Dole’s sense of humor showed itself at last week’s ceremony: “I want to thank all of those who said such kind words about me. They probably weren’t true but they were nice,” he said.

Humor, humility and job results are a rare combination for any politician these days.

House Speaker Paul Ryan, Senate Majority Leader Mitch McConnell, Senate Minority Leader Chuck Schumer and House Minority Leader Nancy Pelosi attended the event honoring Dole. We hoped some of Dole’s wisdom would have rubbed off on how to deal across party lines.

In 2002 for example, Dole and former Sen. George McGovern co-founded the McGovern-Dole International Food for Education and Child Nutrition Program, which helps to fight childhood hunger in poverty-stricken areas around the globe. They then lobbied Congress to fund the program. Another memorable achievement came in 1983 when Dole led a bipartisan effort to end a stalemate over the financially strapped Social Security system.
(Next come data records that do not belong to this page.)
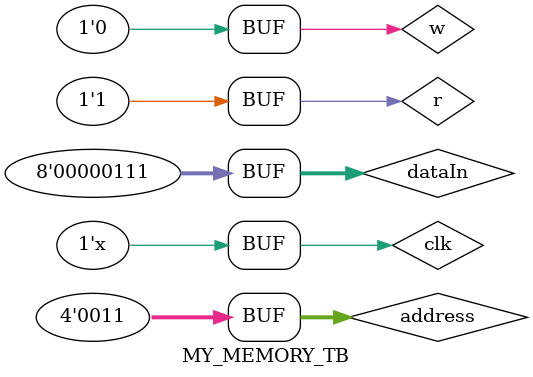
<source format=v>
module MY_MEMORY_TB;

    // Testbench signals
    reg clk;
    reg w;
    reg r;
    reg [7:0] dataIn;
    reg [3:0] address;
    wire [7:0] dataOut;

    // Instantiate the MY_MEMORY module
    MY_MEMORY uut (
        .clk(clk),
        .w(w),
        .r(r),
        .address(address),
        .dataIn(dataIn),
        .dataOut(dataOut)
    );

    // Clock generation
    always #5 clk = ~clk;  // 10 time unit period clock

    initial begin
        // Initialize signals
        clk = 0;
        w = 0;
        r = 0;
        dataIn = 8'd0;
        address = 4'd0;

        // Test case 1: Write to memory
        #10;
        address = 4'd3;
        dataIn = 8'h03;
        w = 1;
        #10;
        w = 0;

        // Test case 2: Read from memory
        #10;
        address = 4'd7;
        dataIn = 8'h07;
        w = 1;
        #10;
        w=0;
        r = 1;

        // Test case 3: Write to another address
        #10;
        address = 4'd7;

        // Test case 4: Read from another address
        #10;
        address = 4'd3;



    end

    // Monitor the signals
    initial begin
        $monitor("Time: %d, clk: %b, w: %b, r: %b, address: %d, dataIn: %h, dataOut: %h",
                 $time, clk, w, r, address, dataIn, dataOut);
    end

endmodule

</source>
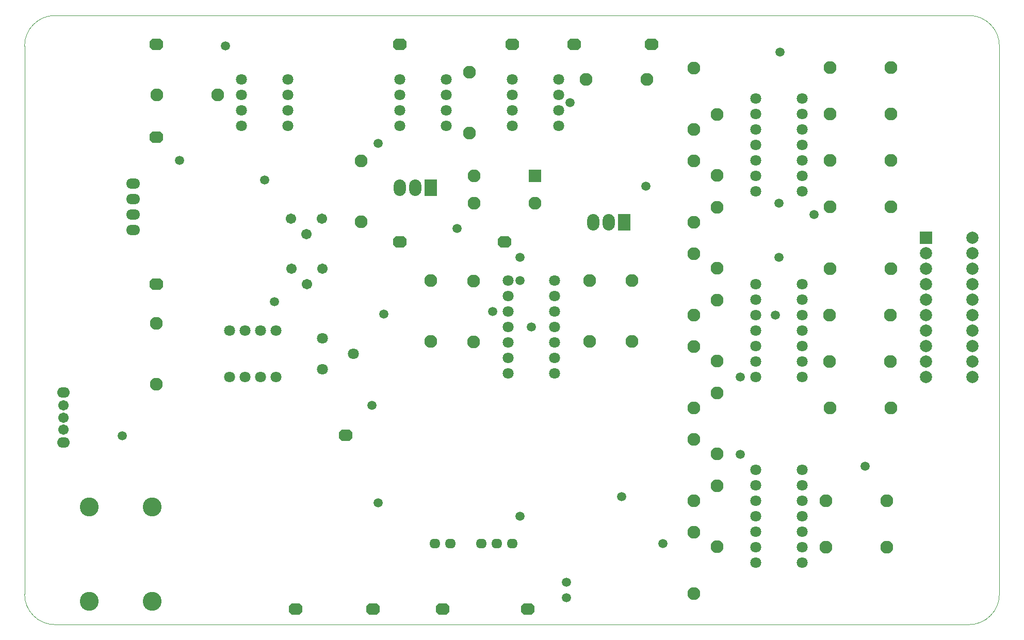
<source format=gbs>
G04*
G04 #@! TF.GenerationSoftware,Altium Limited,Altium Designer,20.1.12 (249)*
G04*
G04 Layer_Color=16711935*
%FSLAX25Y25*%
%MOIN*%
G70*
G04*
G04 #@! TF.SameCoordinates,6C7D9CAF-E978-41D4-BD8A-455F840FEFA2*
G04*
G04*
G04 #@! TF.FilePolarity,Negative*
G04*
G01*
G75*
%ADD14C,0.00197*%
G04:AMPARAMS|DCode=27|XSize=86.74mil|YSize=74.93mil|CornerRadius=0mil|HoleSize=0mil|Usage=FLASHONLY|Rotation=0.000|XOffset=0mil|YOffset=0mil|HoleType=Round|Shape=Octagon|*
%AMOCTAGOND27*
4,1,8,0.04337,-0.01873,0.04337,0.01873,0.02464,0.03747,-0.02464,0.03747,-0.04337,0.01873,-0.04337,-0.01873,-0.02464,-0.03747,0.02464,-0.03747,0.04337,-0.01873,0.0*
%
%ADD27OCTAGOND27*%

%ADD28C,0.07099*%
%ADD29O,0.08280X0.06706*%
%ADD30C,0.06706*%
%ADD31R,0.07887X0.10642*%
%ADD32O,0.07887X0.10642*%
%ADD33O,0.09068X0.06706*%
%ADD34C,0.12217*%
%ADD35C,0.08280*%
%ADD36R,0.08280X0.08280*%
%ADD37C,0.07887*%
%ADD38R,0.07887X0.07887*%
%ADD39O,0.07099X0.06115*%
%ADD40C,0.05918*%
D14*
X610236D02*
G03*
X629921Y19685I0J19685D01*
G01*
Y374016D02*
G03*
X610236Y393701I-19685J0D01*
G01*
X19685D02*
G03*
X0Y374016I0J-19685D01*
G01*
Y19685D02*
G03*
X19685Y0I19685J0D01*
G01*
Y393701D02*
X610236D01*
X629921Y19685D02*
Y374016D01*
X0Y19685D02*
Y374016D01*
X19685Y0D02*
X610236D01*
D27*
X315000Y375000D02*
D03*
X270000Y10000D02*
D03*
X325000D02*
D03*
X225000D02*
D03*
X175000D02*
D03*
X405000Y375000D02*
D03*
X207500Y122500D02*
D03*
X310000Y247500D02*
D03*
X242500D02*
D03*
X85000Y375000D02*
D03*
Y315000D02*
D03*
Y220000D02*
D03*
X242500Y375000D02*
D03*
X355000D02*
D03*
D28*
X132500Y190000D02*
D03*
X142500D02*
D03*
X152500D02*
D03*
X162500D02*
D03*
Y160000D02*
D03*
X152500D02*
D03*
X142500D02*
D03*
X132500D02*
D03*
X192500Y185000D02*
D03*
X212500Y175000D02*
D03*
X192500Y165000D02*
D03*
X472500Y100000D02*
D03*
Y90000D02*
D03*
Y80000D02*
D03*
Y70000D02*
D03*
Y60000D02*
D03*
Y50000D02*
D03*
Y40000D02*
D03*
X502500D02*
D03*
Y100000D02*
D03*
Y90000D02*
D03*
Y80000D02*
D03*
Y70000D02*
D03*
Y60000D02*
D03*
Y50000D02*
D03*
X472500Y220000D02*
D03*
Y210000D02*
D03*
Y200000D02*
D03*
Y190000D02*
D03*
Y180000D02*
D03*
Y170000D02*
D03*
Y160000D02*
D03*
X502500D02*
D03*
Y220000D02*
D03*
Y210000D02*
D03*
Y200000D02*
D03*
Y190000D02*
D03*
Y180000D02*
D03*
Y170000D02*
D03*
X472500Y340000D02*
D03*
Y330000D02*
D03*
Y320000D02*
D03*
Y310000D02*
D03*
Y300000D02*
D03*
Y290000D02*
D03*
Y280000D02*
D03*
X502500D02*
D03*
Y340000D02*
D03*
Y330000D02*
D03*
Y320000D02*
D03*
Y310000D02*
D03*
Y300000D02*
D03*
Y290000D02*
D03*
X315000Y352500D02*
D03*
Y342500D02*
D03*
Y332500D02*
D03*
Y322500D02*
D03*
X345000D02*
D03*
Y332500D02*
D03*
Y342500D02*
D03*
Y352500D02*
D03*
X312500Y222500D02*
D03*
Y212500D02*
D03*
Y202500D02*
D03*
Y192500D02*
D03*
Y182500D02*
D03*
Y172500D02*
D03*
Y162500D02*
D03*
X342500D02*
D03*
Y222500D02*
D03*
Y212500D02*
D03*
Y202500D02*
D03*
Y192500D02*
D03*
Y182500D02*
D03*
Y172500D02*
D03*
X140000Y352500D02*
D03*
Y342500D02*
D03*
Y332500D02*
D03*
Y322500D02*
D03*
X170000D02*
D03*
Y332500D02*
D03*
Y342500D02*
D03*
Y352500D02*
D03*
X242500D02*
D03*
Y342500D02*
D03*
Y332500D02*
D03*
Y322500D02*
D03*
X272500D02*
D03*
Y332500D02*
D03*
Y342500D02*
D03*
Y352500D02*
D03*
D29*
X25000Y117717D02*
D03*
Y150000D02*
D03*
D30*
Y125984D02*
D03*
Y133858D02*
D03*
Y141732D02*
D03*
X172228Y262448D02*
D03*
X182228Y252448D02*
D03*
X192228Y262448D02*
D03*
X172500Y230000D02*
D03*
X182500Y220000D02*
D03*
X192500Y230000D02*
D03*
D31*
X262500Y282500D02*
D03*
X387500Y260000D02*
D03*
D32*
X252500Y282500D02*
D03*
X242500D02*
D03*
X367500Y260000D02*
D03*
X377500D02*
D03*
D33*
X70000Y285000D02*
D03*
Y275000D02*
D03*
Y265000D02*
D03*
Y255000D02*
D03*
D34*
X41949Y15000D02*
D03*
Y76024D02*
D03*
X82500D02*
D03*
Y15000D02*
D03*
D35*
X432500Y59587D02*
D03*
Y20216D02*
D03*
X447500Y89685D02*
D03*
Y50315D02*
D03*
X432500Y119587D02*
D03*
Y80216D02*
D03*
X447500Y149685D02*
D03*
Y110315D02*
D03*
X432500Y179587D02*
D03*
Y140217D02*
D03*
X517815Y50000D02*
D03*
X557185D02*
D03*
X517815Y80000D02*
D03*
X557185D02*
D03*
X520315Y140000D02*
D03*
X559685D02*
D03*
X520000Y170000D02*
D03*
X559370D02*
D03*
X447500Y170315D02*
D03*
Y209685D02*
D03*
X520000Y200000D02*
D03*
X559370D02*
D03*
X520315Y230000D02*
D03*
X559685D02*
D03*
X520315Y270000D02*
D03*
X559685D02*
D03*
X432500Y239587D02*
D03*
Y200217D02*
D03*
X520315Y300000D02*
D03*
X559685D02*
D03*
X520315Y330000D02*
D03*
X559685D02*
D03*
X520315Y360000D02*
D03*
X559685D02*
D03*
X447500Y269685D02*
D03*
Y230315D02*
D03*
X432500Y299587D02*
D03*
Y260216D02*
D03*
X447500Y329685D02*
D03*
Y290315D02*
D03*
X432500Y359587D02*
D03*
Y320216D02*
D03*
X287500Y317815D02*
D03*
Y357185D02*
D03*
X402185Y352500D02*
D03*
X362815D02*
D03*
X365000Y222500D02*
D03*
Y183130D02*
D03*
X290000Y182815D02*
D03*
Y222185D02*
D03*
X85000Y194685D02*
D03*
Y155315D02*
D03*
X392500Y183130D02*
D03*
Y222500D02*
D03*
X262500Y183130D02*
D03*
Y222500D02*
D03*
X217500Y299685D02*
D03*
Y260315D02*
D03*
X290315Y272500D02*
D03*
X329685D02*
D03*
X124685Y342500D02*
D03*
X85315D02*
D03*
X290315Y290000D02*
D03*
D36*
X329685D02*
D03*
D37*
X612500Y160000D02*
D03*
Y170000D02*
D03*
Y180000D02*
D03*
Y190000D02*
D03*
Y200000D02*
D03*
Y210000D02*
D03*
Y220000D02*
D03*
Y230000D02*
D03*
Y240000D02*
D03*
Y250000D02*
D03*
X582500Y160000D02*
D03*
Y170000D02*
D03*
Y180000D02*
D03*
Y190000D02*
D03*
Y200000D02*
D03*
Y210000D02*
D03*
Y220000D02*
D03*
Y230000D02*
D03*
Y240000D02*
D03*
D38*
Y250000D02*
D03*
D39*
X315000Y52500D02*
D03*
X305000D02*
D03*
X295000D02*
D03*
X275000D02*
D03*
X265000D02*
D03*
D40*
X485000Y200000D02*
D03*
X155000Y287500D02*
D03*
X279528Y255906D02*
D03*
X161417Y208661D02*
D03*
X129921Y374016D02*
D03*
X62992Y122047D02*
D03*
X224410Y141732D02*
D03*
X228346Y78740D02*
D03*
X543307Y102362D02*
D03*
X385827Y82677D02*
D03*
X488189Y370079D02*
D03*
X401575Y283465D02*
D03*
X228346Y311024D02*
D03*
X232283Y200787D02*
D03*
X352500Y337500D02*
D03*
X412500Y52500D02*
D03*
X320000Y237500D02*
D03*
Y222500D02*
D03*
Y70000D02*
D03*
X327500Y192500D02*
D03*
X302500Y202500D02*
D03*
X350000Y17500D02*
D03*
X462500Y160000D02*
D03*
Y110000D02*
D03*
X487500Y237500D02*
D03*
Y272500D02*
D03*
X510000Y265000D02*
D03*
X100000Y300000D02*
D03*
X350000Y27500D02*
D03*
M02*

</source>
Growing up in Russell, Kansas, Dole was raised in a hard-knock life, managing to survive the Great Depression, the Dust Bowl and then World War II. He left the University of Kansas in the fall of 1941 to serve in the U.S. Army during the war.

As a second lieutenant in the Army’s 10th Mountain Division, Dole was badly wounded by German machine-gun fire while attempting to assist a downed radio man in the Apennine mountains southwest of Bologna, Italy.

The injuries to his upper back and right arm were so severe that one fellow soldier said he was given the largest dose of morphine a person could receive. An ‘M’ for ‘morphine’ was written on his forehead in his own blood, so that he wouldn’t receive a second dose that would prove fatal.

The battlefield wounds that earned him the Bronze Star and Purple Heart also caused spinal injuries that limited mobility in his right arm and caused numbness in his left arm.

One of his most enduring post-political achievements — a triumph that inspires people visiting the National Mall area in Washington — is the World War II memorial. Dole co-chaired the national campaign that raised more than $197 million in cash and pledges, primarily by private contributions, for the memorial that honors the 16 million who served in the armed forces, the more than 400,000 who died, and the millions who supported the war effort on the home front.

After leaving the Senate, Dole was the Republican presidential nominee in 1996, an election he lost to Bill Clinton. He later said this decisive defeat made it easier for him to be “magnanimous.”

After all the partisan fights in Congress, Dole said one of the nice things he discovered in his life out of politics is that you have more credibility. Being out among all kinds of people just doesn’t happen that often for an ex-president, so he considers that election loss an advantage in his post-political career.

Two years ago, while on an Honor Flight to Washington with a plane load of World War II and Korean War veterans, I saw Dole’s “magnanimous” nature in action. On that humid summer day, Dole, then 92, individually greeted each veteran to the World War II memorial site. Each veteran rode in a wheelchair which was pushed and tended to by a guardian, which was my role that day.

The veteran who I attended to was Paul Giachetti, a native of Chicago who served with a railway transportation battalion in the Korean War. He was one of eight siblings (seven brothers and one sister) — who served in either World War II or Korea. His local newspaper called them the “Chicago Eight.”

Dole was quite impressed when Paul briefly relayed his story about family history.

Today, Dole also depends on a wheelchair for his mobility, which is where he remained for the majority of last week’s ceremony … that is, until the color guard walked in carrying the American flag and the flags of the Armed Forces. Dole waved for an aide to help pull him upright so that he could be standing during the honoring of the flag. The NFL players who chose to take a knee for our national anthem should have been taking notes on that one.

“In hearing (Dole’s) story they will truly learn what it means to be a great American,” President Donald Trump said in his address. “Bob, that is the legacy that you have left our nation and it will outlive us all.” The president hit a home run with those words, summing up the true character of an American hero.